Niektóre wioski są pełne zwłok martwych zwierząt. W lokalnych szpitalach agencje humanitarne ratują niedożywione dzieci. Podają im białko i witaminy. Potrzebna jest też pomoc psychologiczna.
Rodziny straciły zwierzęta, które zwykle są źródłem pożywienia i dochodu. - Straciliśmy nasze zwierzęta, więc nie mamy mięsa, mleka i pieniędzy na zakup czegokolwiek - mówi Fatuma Hassan, matka dwólatki, szukajaca pomocy u brytyjskiej organizacji Save Children Fund.
W poszukiwaniu wody
Najbardziej narażeni na poważne ryzyko głodu są pasterze wspólnot Somalii, którzy stale poszukują pastwisk dla swoich zwierząt. Konkurują o pastwiska z innymi wspólnotami na granicy kraju i z uchodźcami.

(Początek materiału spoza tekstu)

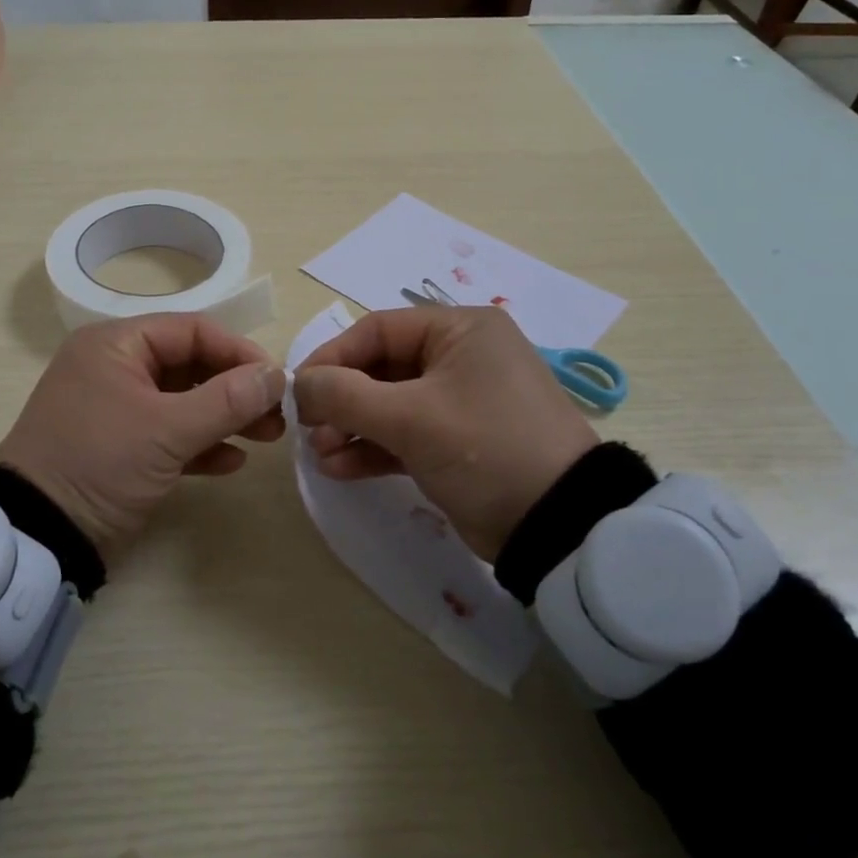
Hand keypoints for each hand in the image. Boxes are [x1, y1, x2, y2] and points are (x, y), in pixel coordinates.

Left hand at [0, 313, 285, 559]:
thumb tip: (277, 374)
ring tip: (268, 437)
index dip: (238, 351)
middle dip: (237, 389)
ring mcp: (118, 409)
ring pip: (184, 401)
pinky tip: (232, 462)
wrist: (36, 536)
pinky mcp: (121, 447)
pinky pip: (170, 434)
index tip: (276, 380)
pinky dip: (201, 444)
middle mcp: (116, 368)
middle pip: (191, 365)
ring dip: (226, 417)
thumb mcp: (166, 430)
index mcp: (117, 345)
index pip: (192, 331)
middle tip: (278, 414)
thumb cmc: (99, 463)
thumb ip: (227, 399)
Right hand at [292, 306, 599, 559]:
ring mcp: (460, 401)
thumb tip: (300, 383)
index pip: (378, 329)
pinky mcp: (458, 442)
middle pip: (381, 367)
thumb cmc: (485, 449)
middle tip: (308, 428)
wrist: (558, 527)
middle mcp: (461, 356)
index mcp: (460, 330)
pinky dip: (373, 447)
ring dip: (351, 426)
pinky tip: (339, 467)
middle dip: (341, 399)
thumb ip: (346, 395)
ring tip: (319, 454)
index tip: (299, 388)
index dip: (333, 356)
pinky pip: (406, 434)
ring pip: (390, 404)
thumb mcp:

Deszcz nie padał od kilku sezonów. Wyschły nawet najgłębsze studnie. Ludzie przemierzają teraz duże odleglości, by zaopatrzeć siebie i swoje stada w wodę. - Musimy chodzić 12 kilometrów. Wodę noszę ja, moja żona i nasz osioł - mówi jeden z mieszkańców Somalii.
Jak szacuje organizacja Save Children Found, potrzeba 40 mln. dolarów na opiekę medyczną dzieci z niedowagą i zapewnienie czystej wody dorosłym i zwierzętom. Poprawa sytuacji nastapi dopiero we wrześniu, kiedy przyjdą pierwsze deszcze.